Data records

=======

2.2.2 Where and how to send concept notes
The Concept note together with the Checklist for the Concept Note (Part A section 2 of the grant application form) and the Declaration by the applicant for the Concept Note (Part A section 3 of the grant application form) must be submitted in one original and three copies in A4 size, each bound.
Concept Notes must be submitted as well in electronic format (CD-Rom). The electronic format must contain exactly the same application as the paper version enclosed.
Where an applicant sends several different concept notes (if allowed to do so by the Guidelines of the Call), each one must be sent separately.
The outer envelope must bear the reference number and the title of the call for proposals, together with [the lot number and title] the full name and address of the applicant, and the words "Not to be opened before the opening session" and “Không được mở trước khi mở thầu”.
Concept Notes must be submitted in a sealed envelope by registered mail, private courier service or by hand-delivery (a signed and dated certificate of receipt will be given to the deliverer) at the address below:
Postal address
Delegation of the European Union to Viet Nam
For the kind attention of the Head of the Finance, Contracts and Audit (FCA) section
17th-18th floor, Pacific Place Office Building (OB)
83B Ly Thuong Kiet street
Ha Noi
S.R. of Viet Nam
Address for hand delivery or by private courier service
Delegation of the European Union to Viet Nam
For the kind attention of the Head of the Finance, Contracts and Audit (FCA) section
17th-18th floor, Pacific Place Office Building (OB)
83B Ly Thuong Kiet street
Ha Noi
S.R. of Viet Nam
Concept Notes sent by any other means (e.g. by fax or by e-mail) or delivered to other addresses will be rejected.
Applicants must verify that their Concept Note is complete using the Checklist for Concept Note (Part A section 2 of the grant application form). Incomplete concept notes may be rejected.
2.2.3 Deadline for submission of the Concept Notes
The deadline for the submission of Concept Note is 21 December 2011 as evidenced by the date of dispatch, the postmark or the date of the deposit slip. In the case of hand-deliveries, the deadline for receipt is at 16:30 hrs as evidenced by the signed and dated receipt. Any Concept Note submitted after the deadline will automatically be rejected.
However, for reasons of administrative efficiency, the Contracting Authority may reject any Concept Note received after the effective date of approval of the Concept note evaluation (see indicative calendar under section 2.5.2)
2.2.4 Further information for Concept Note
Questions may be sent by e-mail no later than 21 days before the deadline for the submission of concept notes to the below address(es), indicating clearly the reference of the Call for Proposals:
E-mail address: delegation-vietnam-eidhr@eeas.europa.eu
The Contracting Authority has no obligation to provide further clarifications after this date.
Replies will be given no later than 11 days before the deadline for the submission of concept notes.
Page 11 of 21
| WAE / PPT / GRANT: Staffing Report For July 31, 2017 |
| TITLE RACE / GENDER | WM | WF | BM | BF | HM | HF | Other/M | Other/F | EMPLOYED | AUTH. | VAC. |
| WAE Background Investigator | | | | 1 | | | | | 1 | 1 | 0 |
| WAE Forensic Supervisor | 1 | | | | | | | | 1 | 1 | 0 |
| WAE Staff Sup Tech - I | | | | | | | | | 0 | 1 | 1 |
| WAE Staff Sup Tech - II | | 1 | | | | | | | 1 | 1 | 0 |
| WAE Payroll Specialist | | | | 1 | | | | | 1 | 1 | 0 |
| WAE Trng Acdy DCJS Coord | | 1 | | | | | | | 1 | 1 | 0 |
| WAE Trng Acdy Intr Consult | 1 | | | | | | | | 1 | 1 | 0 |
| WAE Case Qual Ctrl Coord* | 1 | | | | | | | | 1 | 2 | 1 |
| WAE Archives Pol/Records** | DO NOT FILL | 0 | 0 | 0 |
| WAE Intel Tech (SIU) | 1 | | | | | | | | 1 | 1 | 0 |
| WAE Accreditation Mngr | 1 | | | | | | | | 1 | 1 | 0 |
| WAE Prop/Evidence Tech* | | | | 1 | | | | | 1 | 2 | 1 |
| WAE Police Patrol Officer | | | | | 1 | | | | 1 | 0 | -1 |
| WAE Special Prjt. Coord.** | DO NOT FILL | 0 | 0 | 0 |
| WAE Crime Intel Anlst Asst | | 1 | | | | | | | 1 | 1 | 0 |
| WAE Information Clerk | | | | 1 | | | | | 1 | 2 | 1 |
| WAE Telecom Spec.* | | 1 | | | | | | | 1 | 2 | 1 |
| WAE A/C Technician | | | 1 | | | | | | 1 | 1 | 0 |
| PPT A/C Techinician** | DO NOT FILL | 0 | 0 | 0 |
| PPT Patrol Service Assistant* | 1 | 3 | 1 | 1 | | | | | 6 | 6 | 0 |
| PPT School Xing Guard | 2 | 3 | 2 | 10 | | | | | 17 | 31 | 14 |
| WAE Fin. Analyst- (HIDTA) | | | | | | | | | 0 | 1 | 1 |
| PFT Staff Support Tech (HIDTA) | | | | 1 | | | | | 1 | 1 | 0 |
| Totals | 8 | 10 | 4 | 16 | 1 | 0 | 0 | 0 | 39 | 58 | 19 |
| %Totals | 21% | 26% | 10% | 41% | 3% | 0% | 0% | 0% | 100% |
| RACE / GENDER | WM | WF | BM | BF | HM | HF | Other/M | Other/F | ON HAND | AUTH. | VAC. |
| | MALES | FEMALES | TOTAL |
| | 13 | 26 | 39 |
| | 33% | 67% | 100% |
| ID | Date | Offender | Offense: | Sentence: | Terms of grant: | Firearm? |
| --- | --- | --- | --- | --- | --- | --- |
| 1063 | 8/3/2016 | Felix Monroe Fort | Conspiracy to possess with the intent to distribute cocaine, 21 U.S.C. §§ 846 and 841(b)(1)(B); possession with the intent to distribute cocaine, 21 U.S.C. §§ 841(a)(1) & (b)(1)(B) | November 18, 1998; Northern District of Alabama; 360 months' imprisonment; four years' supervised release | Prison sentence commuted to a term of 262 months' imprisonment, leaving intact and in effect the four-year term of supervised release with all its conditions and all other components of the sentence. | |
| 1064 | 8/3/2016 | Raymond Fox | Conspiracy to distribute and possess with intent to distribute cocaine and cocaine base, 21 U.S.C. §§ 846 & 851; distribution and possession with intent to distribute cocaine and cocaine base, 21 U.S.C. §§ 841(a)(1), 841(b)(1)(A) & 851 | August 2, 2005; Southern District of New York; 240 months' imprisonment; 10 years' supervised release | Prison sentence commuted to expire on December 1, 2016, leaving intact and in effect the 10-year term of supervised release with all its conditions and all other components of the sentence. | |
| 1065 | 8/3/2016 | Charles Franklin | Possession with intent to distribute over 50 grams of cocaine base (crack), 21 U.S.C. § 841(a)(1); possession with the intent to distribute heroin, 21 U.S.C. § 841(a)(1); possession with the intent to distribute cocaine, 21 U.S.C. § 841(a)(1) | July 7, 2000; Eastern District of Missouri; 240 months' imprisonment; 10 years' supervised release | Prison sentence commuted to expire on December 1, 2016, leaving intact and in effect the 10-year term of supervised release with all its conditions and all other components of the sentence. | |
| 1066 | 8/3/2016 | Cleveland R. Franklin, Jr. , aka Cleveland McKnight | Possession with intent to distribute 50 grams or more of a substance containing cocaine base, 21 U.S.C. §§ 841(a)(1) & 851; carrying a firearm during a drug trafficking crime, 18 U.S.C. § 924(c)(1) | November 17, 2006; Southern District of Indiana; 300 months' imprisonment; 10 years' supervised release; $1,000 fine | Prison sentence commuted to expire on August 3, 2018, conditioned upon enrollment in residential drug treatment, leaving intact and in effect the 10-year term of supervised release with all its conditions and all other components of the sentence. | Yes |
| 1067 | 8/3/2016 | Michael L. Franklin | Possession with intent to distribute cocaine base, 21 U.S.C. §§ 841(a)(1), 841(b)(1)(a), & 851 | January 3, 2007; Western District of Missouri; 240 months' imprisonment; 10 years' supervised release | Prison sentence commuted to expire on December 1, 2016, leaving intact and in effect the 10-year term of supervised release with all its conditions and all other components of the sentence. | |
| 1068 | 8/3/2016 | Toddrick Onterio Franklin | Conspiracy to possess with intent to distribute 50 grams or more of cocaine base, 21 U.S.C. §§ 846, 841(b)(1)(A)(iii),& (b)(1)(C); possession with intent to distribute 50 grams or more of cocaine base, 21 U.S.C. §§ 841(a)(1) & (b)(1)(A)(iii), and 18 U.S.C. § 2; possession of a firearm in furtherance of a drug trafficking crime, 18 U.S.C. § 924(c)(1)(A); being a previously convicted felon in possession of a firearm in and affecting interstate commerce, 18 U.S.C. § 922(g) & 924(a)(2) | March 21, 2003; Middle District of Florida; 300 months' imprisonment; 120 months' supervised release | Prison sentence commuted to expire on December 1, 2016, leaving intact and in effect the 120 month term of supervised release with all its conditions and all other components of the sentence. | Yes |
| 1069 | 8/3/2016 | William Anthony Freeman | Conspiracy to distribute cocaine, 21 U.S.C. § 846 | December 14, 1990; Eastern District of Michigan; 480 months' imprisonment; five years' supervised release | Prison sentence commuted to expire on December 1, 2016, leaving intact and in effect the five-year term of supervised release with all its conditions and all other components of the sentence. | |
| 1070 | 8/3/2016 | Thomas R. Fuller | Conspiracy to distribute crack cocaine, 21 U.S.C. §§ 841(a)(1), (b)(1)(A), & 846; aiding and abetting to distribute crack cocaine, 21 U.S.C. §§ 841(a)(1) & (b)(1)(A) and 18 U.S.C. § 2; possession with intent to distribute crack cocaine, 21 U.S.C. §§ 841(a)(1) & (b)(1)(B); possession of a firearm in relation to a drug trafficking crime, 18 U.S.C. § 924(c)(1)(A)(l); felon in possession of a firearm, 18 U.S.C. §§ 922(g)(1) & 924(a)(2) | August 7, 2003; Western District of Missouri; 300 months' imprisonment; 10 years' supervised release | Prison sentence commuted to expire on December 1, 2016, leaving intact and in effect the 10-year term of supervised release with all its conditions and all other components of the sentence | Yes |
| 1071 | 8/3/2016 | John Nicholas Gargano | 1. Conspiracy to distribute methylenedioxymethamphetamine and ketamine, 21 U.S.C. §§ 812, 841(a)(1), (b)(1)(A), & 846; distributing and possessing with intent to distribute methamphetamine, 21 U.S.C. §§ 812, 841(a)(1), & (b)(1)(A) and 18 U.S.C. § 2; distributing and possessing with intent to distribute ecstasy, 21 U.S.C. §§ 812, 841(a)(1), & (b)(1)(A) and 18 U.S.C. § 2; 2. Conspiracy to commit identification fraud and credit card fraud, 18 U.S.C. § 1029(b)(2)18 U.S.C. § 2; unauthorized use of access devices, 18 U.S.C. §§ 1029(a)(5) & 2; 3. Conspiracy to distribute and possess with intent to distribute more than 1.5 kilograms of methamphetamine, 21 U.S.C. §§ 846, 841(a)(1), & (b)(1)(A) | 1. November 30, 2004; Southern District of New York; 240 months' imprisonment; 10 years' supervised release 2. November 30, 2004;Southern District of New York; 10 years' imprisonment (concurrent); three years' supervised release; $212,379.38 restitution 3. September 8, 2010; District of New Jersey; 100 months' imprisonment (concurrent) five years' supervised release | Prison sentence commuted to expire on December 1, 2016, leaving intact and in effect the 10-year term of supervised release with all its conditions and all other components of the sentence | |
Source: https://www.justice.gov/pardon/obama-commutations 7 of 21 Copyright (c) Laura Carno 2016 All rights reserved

=======

▸ **What the task requires**
Within the data above, filter for lines containing the word "FILL" and copy each one.

▸ **Written response**
| WAE Archives Pol/Records** | DO NOT FILL | 0 | 0 | 0 |
| WAE Special Prjt. Coord.** | DO NOT FILL | 0 | 0 | 0 |
| PPT A/C Techinician** | DO NOT FILL | 0 | 0 | 0 |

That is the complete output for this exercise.